START RECORD EXCERPTS

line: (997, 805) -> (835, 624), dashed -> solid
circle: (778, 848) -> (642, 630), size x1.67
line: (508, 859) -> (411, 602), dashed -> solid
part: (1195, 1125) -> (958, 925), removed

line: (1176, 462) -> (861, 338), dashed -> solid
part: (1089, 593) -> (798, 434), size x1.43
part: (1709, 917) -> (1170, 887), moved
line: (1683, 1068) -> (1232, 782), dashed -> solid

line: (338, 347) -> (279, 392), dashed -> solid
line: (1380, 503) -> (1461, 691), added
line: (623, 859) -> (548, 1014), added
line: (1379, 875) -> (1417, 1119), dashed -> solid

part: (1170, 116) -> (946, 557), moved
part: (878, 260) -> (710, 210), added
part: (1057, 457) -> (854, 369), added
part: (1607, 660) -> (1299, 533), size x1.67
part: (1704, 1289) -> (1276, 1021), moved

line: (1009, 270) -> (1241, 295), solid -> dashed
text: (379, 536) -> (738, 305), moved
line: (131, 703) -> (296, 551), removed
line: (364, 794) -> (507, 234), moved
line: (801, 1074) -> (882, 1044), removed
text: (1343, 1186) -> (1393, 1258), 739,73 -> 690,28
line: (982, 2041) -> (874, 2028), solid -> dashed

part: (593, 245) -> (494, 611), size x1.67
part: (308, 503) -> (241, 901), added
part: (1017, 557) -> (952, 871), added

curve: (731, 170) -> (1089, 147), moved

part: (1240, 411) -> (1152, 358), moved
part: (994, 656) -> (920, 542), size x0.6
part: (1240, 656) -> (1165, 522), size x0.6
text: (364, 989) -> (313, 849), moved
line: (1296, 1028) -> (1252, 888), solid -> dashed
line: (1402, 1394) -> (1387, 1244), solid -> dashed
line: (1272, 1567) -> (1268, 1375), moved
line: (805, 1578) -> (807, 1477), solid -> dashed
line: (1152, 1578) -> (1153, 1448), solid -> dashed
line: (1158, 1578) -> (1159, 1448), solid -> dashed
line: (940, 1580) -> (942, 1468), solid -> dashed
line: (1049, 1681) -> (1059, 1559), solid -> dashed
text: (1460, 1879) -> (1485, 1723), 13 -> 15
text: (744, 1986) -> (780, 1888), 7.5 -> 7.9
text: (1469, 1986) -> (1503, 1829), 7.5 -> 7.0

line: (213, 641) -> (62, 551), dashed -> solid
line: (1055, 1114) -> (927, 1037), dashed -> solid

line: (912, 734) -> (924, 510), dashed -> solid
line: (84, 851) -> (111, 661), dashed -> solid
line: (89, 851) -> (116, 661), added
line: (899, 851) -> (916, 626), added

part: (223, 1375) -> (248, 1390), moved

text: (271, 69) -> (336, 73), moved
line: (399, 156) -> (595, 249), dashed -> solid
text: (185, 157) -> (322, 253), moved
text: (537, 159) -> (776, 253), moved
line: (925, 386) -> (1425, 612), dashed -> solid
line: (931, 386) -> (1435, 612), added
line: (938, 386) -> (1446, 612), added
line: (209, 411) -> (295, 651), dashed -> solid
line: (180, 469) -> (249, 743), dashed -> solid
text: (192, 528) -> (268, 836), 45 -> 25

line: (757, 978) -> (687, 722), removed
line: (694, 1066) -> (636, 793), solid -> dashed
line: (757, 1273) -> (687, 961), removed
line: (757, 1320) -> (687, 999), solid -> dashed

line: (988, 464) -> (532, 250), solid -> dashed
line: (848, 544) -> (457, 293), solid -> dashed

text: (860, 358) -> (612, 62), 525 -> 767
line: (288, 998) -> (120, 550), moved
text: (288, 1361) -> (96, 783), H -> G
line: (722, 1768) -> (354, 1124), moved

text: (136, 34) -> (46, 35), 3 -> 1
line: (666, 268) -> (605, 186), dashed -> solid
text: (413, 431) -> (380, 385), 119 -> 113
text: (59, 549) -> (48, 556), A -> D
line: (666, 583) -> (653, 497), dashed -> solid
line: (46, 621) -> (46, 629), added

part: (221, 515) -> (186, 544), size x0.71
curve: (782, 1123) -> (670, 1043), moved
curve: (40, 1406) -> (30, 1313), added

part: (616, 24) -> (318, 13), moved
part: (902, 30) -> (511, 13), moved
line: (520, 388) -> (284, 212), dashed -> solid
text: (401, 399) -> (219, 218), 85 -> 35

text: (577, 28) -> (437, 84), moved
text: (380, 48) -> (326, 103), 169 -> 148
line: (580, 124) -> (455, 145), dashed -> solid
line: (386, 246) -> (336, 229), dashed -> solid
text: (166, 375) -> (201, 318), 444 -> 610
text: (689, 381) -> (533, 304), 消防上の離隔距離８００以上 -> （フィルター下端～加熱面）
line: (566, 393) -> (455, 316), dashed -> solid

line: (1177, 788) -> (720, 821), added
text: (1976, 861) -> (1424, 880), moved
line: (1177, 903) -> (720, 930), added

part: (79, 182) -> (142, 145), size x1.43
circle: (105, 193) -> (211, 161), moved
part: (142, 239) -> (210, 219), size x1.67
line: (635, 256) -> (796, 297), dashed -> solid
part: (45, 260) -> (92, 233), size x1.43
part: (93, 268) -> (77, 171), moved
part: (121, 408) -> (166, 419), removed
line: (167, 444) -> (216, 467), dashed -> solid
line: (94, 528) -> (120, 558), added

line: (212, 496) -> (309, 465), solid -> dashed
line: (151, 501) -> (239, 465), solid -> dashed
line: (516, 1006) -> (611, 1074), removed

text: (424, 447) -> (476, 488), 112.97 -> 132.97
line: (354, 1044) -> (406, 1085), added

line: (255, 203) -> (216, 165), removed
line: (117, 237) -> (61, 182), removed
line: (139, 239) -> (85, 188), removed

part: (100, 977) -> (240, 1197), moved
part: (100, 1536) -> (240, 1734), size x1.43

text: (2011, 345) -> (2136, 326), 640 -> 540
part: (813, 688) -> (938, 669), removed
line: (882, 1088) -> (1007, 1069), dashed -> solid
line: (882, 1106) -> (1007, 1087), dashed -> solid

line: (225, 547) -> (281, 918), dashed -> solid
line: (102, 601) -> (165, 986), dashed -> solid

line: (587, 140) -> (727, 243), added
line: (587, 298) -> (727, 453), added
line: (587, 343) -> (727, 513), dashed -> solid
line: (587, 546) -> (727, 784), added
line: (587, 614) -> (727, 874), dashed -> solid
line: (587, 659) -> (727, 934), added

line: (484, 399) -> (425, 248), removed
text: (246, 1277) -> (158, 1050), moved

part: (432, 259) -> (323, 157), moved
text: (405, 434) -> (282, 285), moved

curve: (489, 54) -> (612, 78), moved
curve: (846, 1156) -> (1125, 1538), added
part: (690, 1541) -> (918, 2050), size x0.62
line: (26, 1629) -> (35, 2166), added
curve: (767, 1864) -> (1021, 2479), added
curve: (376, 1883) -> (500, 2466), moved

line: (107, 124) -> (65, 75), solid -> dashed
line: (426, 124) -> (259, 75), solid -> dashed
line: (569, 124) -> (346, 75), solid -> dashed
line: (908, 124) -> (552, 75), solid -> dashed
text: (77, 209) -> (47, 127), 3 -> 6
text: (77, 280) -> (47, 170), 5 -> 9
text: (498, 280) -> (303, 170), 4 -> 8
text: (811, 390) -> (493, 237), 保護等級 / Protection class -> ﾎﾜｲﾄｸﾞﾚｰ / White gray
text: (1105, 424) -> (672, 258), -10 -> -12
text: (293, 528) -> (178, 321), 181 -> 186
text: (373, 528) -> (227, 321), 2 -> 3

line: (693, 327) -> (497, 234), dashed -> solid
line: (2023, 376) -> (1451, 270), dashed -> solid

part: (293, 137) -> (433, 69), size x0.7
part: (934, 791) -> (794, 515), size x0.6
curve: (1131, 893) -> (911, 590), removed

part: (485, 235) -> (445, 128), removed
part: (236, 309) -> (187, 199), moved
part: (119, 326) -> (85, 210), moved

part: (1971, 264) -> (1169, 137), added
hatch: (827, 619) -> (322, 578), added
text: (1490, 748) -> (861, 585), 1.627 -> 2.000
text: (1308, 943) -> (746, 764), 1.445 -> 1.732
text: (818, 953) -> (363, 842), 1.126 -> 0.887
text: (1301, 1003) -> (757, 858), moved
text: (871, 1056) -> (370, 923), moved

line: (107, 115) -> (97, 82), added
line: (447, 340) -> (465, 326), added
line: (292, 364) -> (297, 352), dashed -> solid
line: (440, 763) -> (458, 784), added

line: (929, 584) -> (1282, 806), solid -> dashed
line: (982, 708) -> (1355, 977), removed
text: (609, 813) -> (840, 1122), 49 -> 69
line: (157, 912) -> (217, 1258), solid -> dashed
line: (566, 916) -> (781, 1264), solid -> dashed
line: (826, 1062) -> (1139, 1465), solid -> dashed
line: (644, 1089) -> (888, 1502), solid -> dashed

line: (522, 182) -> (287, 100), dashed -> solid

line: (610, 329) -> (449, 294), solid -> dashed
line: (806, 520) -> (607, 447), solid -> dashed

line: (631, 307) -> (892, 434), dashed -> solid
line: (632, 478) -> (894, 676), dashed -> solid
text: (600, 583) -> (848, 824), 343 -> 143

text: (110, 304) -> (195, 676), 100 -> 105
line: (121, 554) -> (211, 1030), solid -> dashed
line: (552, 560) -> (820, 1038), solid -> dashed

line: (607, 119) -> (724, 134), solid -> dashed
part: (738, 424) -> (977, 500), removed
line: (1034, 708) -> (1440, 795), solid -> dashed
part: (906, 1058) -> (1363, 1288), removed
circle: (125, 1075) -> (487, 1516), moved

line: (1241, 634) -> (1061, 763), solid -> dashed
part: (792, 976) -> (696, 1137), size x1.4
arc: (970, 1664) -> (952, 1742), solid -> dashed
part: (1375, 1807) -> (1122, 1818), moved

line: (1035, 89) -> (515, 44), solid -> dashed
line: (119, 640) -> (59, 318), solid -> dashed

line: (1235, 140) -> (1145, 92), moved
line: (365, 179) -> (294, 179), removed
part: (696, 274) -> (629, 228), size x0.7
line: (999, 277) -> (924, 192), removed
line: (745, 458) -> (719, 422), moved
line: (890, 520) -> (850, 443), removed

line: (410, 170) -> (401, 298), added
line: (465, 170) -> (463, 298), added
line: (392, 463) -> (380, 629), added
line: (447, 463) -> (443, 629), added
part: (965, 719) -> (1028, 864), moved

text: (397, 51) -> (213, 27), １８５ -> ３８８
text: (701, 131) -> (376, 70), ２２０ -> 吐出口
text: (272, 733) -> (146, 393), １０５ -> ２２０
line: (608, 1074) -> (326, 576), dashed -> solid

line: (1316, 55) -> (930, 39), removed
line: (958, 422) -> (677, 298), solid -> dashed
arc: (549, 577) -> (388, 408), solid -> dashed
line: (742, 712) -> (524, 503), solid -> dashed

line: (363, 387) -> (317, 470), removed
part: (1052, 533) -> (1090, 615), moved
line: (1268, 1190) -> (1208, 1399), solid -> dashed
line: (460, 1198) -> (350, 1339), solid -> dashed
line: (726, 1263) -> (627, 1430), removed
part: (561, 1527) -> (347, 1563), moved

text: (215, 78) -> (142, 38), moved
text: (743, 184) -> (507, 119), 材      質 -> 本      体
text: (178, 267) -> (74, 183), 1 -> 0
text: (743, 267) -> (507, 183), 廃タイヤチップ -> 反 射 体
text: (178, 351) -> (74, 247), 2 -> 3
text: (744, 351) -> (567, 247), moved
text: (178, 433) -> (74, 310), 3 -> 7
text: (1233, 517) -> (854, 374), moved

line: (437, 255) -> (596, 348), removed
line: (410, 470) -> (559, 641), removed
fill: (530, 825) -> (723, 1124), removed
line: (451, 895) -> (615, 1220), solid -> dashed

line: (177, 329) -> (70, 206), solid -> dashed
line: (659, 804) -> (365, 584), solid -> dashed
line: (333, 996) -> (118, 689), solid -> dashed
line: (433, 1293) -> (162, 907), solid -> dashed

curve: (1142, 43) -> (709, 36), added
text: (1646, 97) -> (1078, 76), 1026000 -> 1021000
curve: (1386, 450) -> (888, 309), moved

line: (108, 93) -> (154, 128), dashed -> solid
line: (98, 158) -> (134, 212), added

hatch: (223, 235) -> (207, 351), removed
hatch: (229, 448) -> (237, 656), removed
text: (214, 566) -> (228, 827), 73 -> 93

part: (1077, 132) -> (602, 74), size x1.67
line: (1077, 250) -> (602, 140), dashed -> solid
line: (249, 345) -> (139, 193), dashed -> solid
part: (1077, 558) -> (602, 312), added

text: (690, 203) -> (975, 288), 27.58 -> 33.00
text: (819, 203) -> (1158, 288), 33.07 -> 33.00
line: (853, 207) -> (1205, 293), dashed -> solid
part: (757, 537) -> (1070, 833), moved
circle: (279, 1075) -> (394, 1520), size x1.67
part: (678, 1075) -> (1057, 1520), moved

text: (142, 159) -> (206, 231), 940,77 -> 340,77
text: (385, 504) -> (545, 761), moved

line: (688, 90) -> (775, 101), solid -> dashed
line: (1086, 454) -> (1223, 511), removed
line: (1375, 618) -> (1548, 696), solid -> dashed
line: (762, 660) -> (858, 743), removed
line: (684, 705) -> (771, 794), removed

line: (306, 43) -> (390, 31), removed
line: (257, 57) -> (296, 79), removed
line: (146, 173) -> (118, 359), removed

END RECORD EXCERPTS

* **WORK TO COMPLETE**:
Quote, with nothing altered, all lines from the start of the entries to the line that carries "part: (1057, 457) -> (854, 369), added", inclusive.

* **EXERCISE RESPONSE**:
line: (997, 805) -> (835, 624), dashed -> solid
circle: (778, 848) -> (642, 630), size x1.67
line: (508, 859) -> (411, 602), dashed -> solid
part: (1195, 1125) -> (958, 925), removed

line: (1176, 462) -> (861, 338), dashed -> solid
part: (1089, 593) -> (798, 434), size x1.43
part: (1709, 917) -> (1170, 887), moved
line: (1683, 1068) -> (1232, 782), dashed -> solid

line: (338, 347) -> (279, 392), dashed -> solid
line: (1380, 503) -> (1461, 691), added
line: (623, 859) -> (548, 1014), added
line: (1379, 875) -> (1417, 1119), dashed -> solid

part: (1170, 116) -> (946, 557), moved
part: (878, 260) -> (710, 210), added
part: (1057, 457) -> (854, 369), added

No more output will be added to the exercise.